Problems >>
(1) Decide whether each statement agrees with the DuckDB Parquet excerpt below, answering yes or no and quoting the deciding words from the excerpt: (a) SNAPPY is the default compression codec; (b) Parquet stores data row by row; (c) smaller row groups allow better parallelism.
(2) Write the next part of the DuckDB Parquet excerpt below, starting right after its final line.

Excerpt to read >>
DuckDB provides high-performance native support for Apache Parquet, a columnar storage format optimized for analytical queries. Parquet files can be queried directly without importing data first.
Reading Parquet Files
Query Parquet files directly by referencing them in SQL:
SELECT * FROM 'data.parquet' ;
DuckDB automatically reads the Parquet schema and allows you to query the data immediately.
Using read_parquet
For more control, use the read_parquet function:
Single File
Multiple Files
Glob Pattern
With Filter
SELECT * FROM read_parquet( 'sales.parquet' );
Why Parquet?
Parquet offers significant advantages for analytical workloads:
Columnar Storage
Data is stored column-by-column rather than row-by-row, enabling:
Better compression - Similar values compress more efficiently
Faster queries - Read only columns needed for your query
Efficient aggregations - Skip irrelevant data automatically
-- Only reads the 'id' column from disk
SELECT id FROM 'large_dataset.parquet' LIMIT 10 ;
Built-in Statistics
Parquet files contain min/max statistics that enable:
Row group skipping
Efficient filtering without reading data
Optimized query planning
-- DuckDB uses Parquet statistics to skip row groups
SELECT * FROM 'data.parquet' WHERE id > 5000 ;
Writing Parquet Files
Export data to Parquet using the COPY statement:
Export Table
Export Query
With Compression
COPY integers TO 'integers.parquet' ;
Parquet Options
Compression Codecs
Choose from multiple compression algorithms:
SNAPPY (Default)
GZIP
ZSTD
Uncompressed
COPY data TO 'data.parquet' (CODEC 'SNAPPY' );
Row Group Size
Control the size of row groups for optimal performance:
COPY large_table TO 'output.parquet' (
ROW_GROUP_SIZE 100000
);
Smaller row groups enable:
Better parallelism
More granular filtering
Higher memory overhead
Compression Level
COPY data TO 'data.parquet' (
CODEC 'ZSTD' ,
COMPRESSION_LEVEL 9
);
Parquet Version
COPY data TO 'data.parquet' (
PARQUET_VERSION 'V1'
);
Partitioned Writes
Write data partitioned by column values:
COPY (
SELECT i % 2 AS group, i
FROM range ( 1000 ) t(i)

Data extract >>
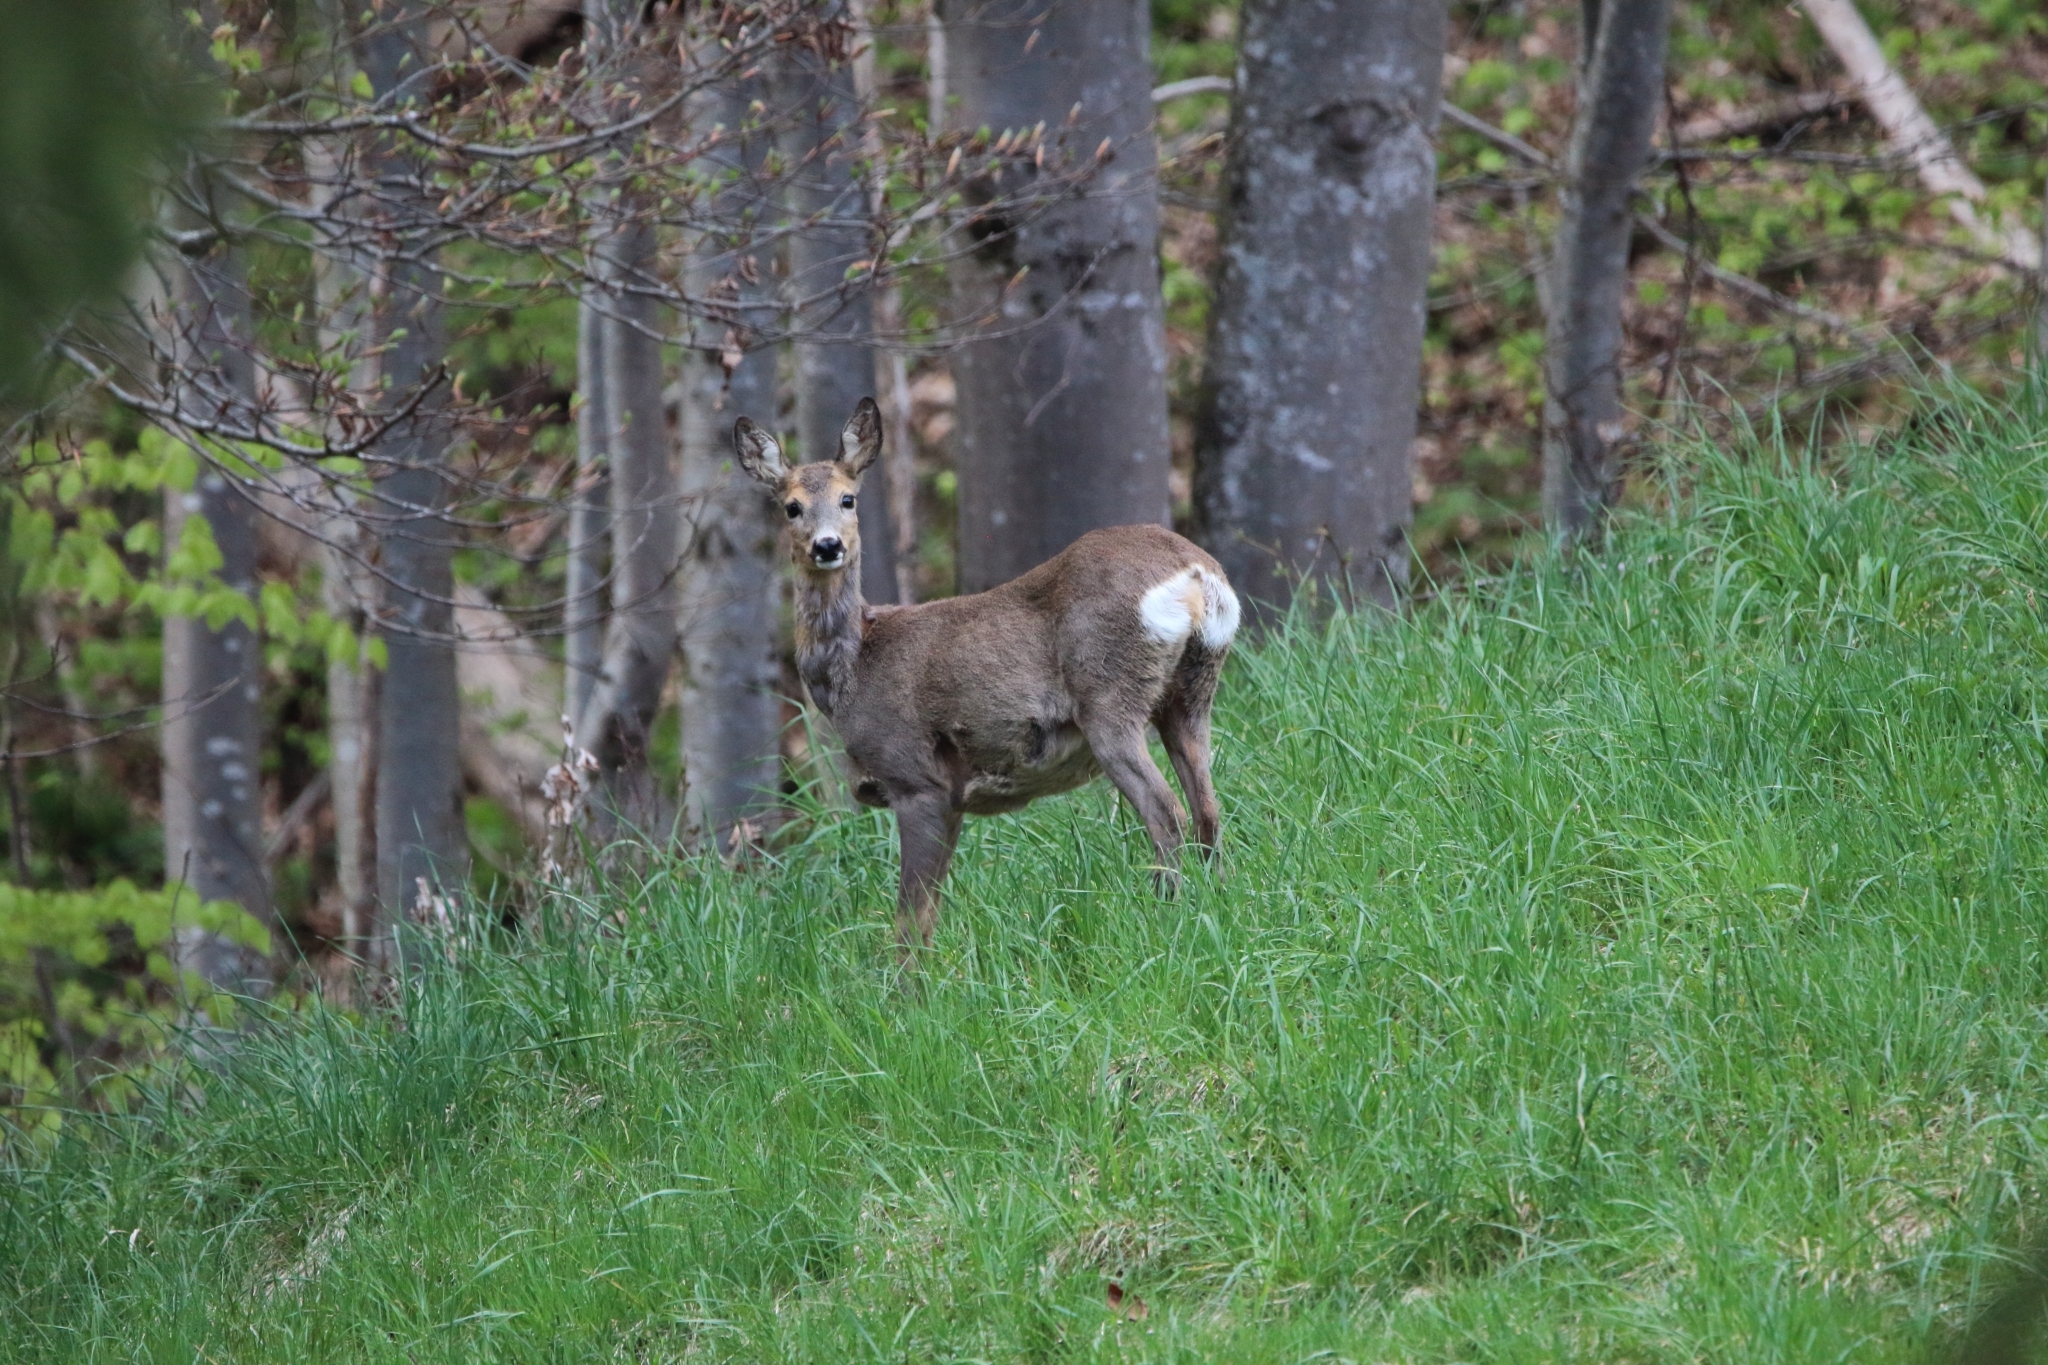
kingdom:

==

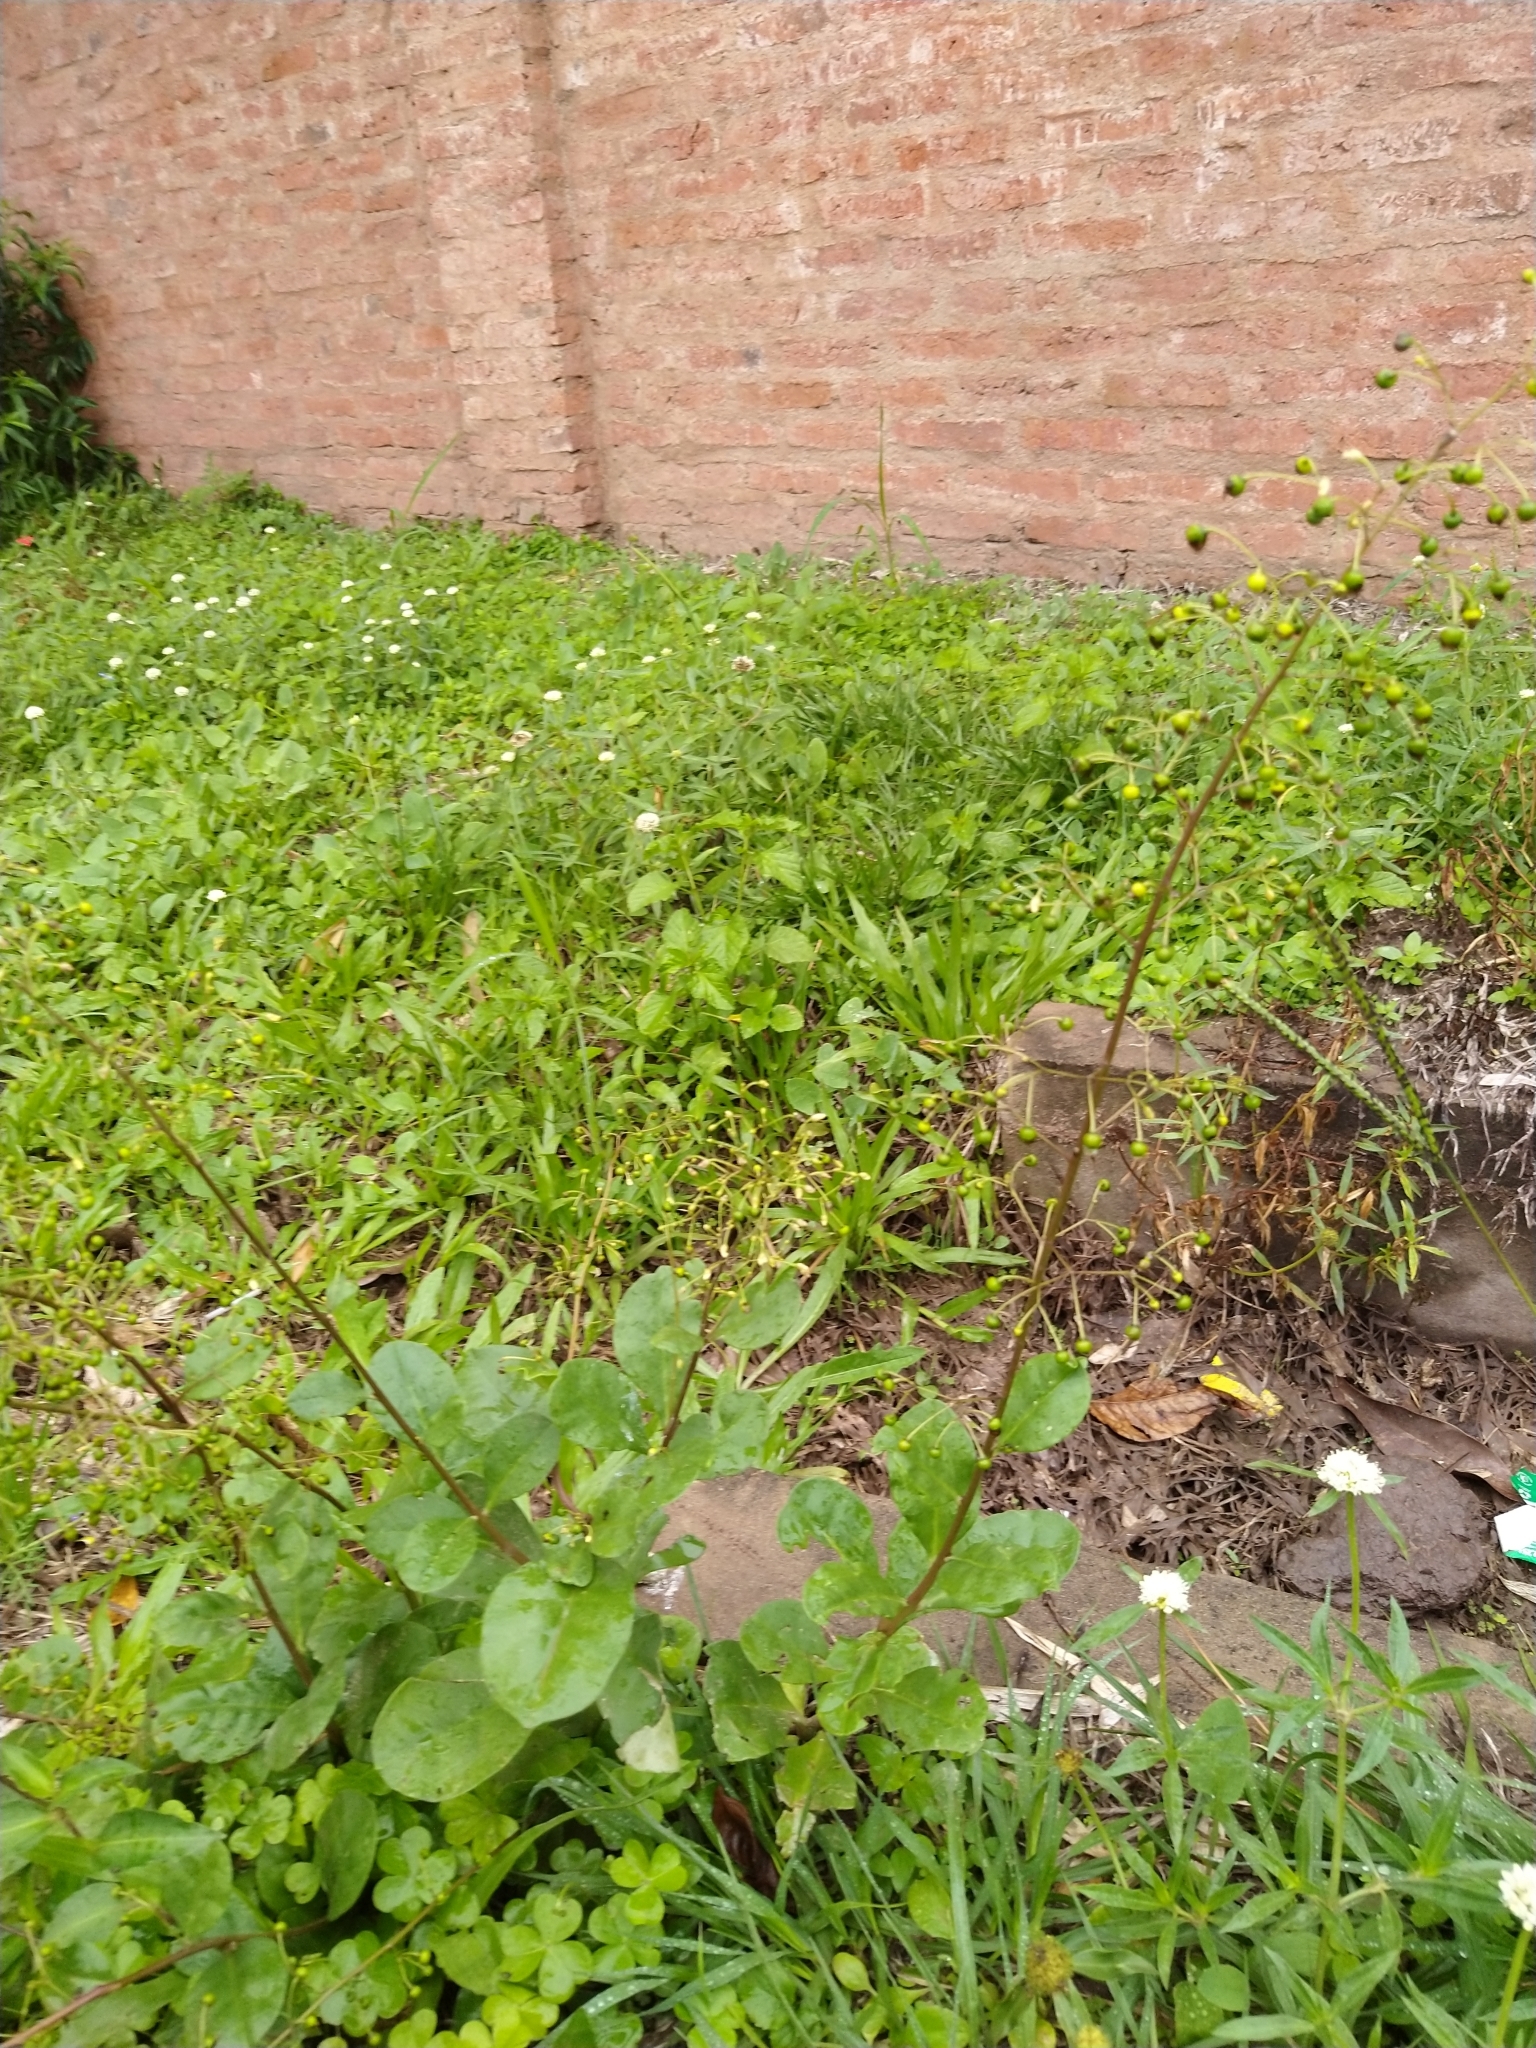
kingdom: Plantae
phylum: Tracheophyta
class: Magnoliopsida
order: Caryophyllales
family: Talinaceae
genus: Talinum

--

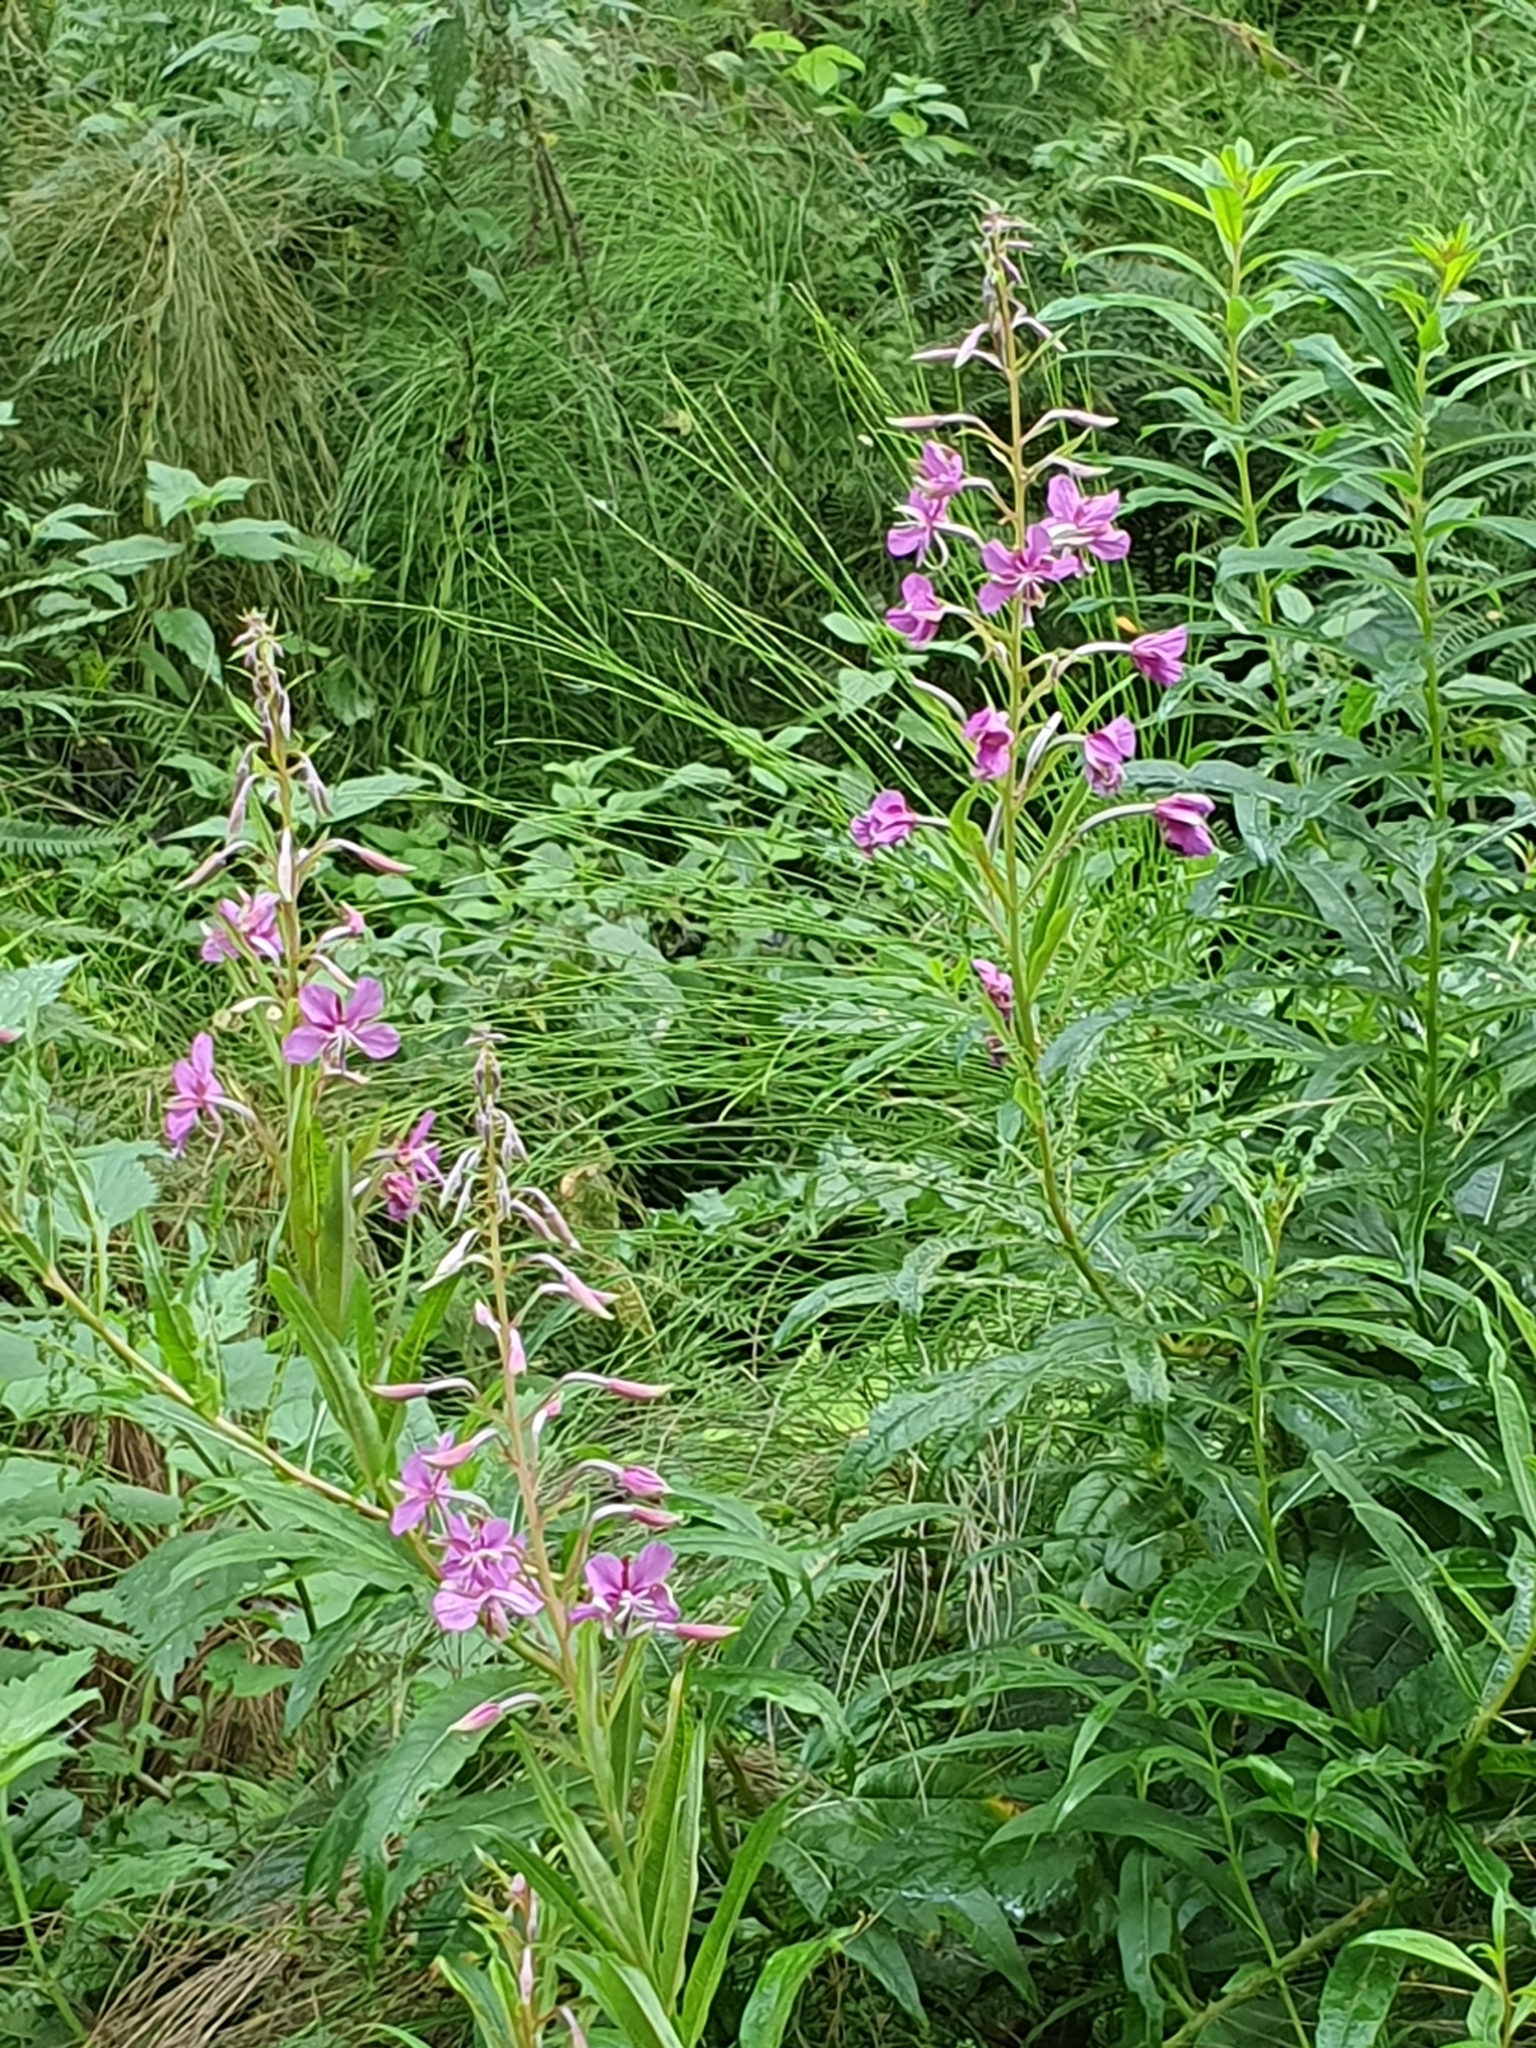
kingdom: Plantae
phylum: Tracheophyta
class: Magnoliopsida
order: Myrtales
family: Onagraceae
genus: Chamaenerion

Task results >>
(1)
(a) Yes: "SNAPPY (Default)"
(b) No: "Data is stored column-by-column rather than row-by-row"
(c) Yes: "Smaller row groups enable:" and "Better parallelism"

(2)
) TO 'partitioned.parquet' (
PARTITION_BY (group)
);
This creates separate files for each partition:
partitioned.parquet/
group=0/
data_0.parquet
group=1/
data_0.parquet
Hive Partitioning
Read Hive-partitioned Parquet files:
SELECT id, value , part, date
FROM read_parquet(
'data/part=*/date=*/*.parquet' ,
hive_partitioning = 1
)
WHERE part = 'a' ;
DuckDB extracts partition values from directory names and uses them for efficient filtering.
Inspect Parquet file metadata:
-- View schema information
SELECT * FROM parquet_schema( 'data.parquet' );
-- View file metadata
SELECT * FROM parquet_metadata( 'data.parquet' );
-- View detailed statistics
SELECT * FROM parquet_file_metadata( 'data.parquet' );
Add custom metadata to Parquet files:
COPY ( SELECT 1 AS id, 'foo' AS name )
TO 'metadata_example.parquet' (
FORMAT PARQUET ,
KV_METADATA {foo: 'bar' , version : 42 }
);
Read metadata back:
SELECT * FROM parquet_kv_metadata( 'metadata_example.parquet' );
Multiple Files and Union
Combine multiple Parquet files with different schemas:
SELECT * FROM read_parquet(
['schema1.parquet', 'schema2.parquet'],
union_by_name = true
);
This merges columns by name, filling missing columns with NULL.
Encryption
Read encrypted Parquet files:
SELECT * FROM read_parquet( 'encrypted.parquet' ,
encryption_config = {
footer_key: 'k1' ,
column_keys: {key_name: 'k2' }
}
);
Export and Import Database
Backup entire databases in Parquet format:
Export
Export with Compression
Import
EXPORT DATABASE 'backup' (FORMAT PARQUET );
The export preserves:
Table schemas
Data types
Constraints (NOT NULL, etc.)
Column Pruning : Select only needed columns to minimize I/O
SELECT id, name FROM 'large.parquet' ; -- Only reads id and name columns
Filter Pushdown : Apply filters early to skip row groups
SELECT * FROM 'data.parquet' WHERE date = '2024-01-01' ;
Parallel Reading : DuckDB automatically parallelizes Parquet reading across row groups
Statistics : Parquet min/max statistics enable automatic row group skipping
Compression : Use SNAPPY for good balance of speed and compression, ZSTD for better compression ratio
Common Patterns
Convert CSV to Parquet
COPY ( SELECT * FROM 'data.csv' )
TO 'data.parquet' (FORMAT PARQUET );
Query Nested Structures
-- Parquet supports complex types
SELECT
user . id ,
user . profile . name ,
user . tags [1]
FROM 'nested.parquet' ;
Filter with Virtual Columns
SELECT * , filename , file_row_number
FROM read_parquet( 'data/*.parquet' )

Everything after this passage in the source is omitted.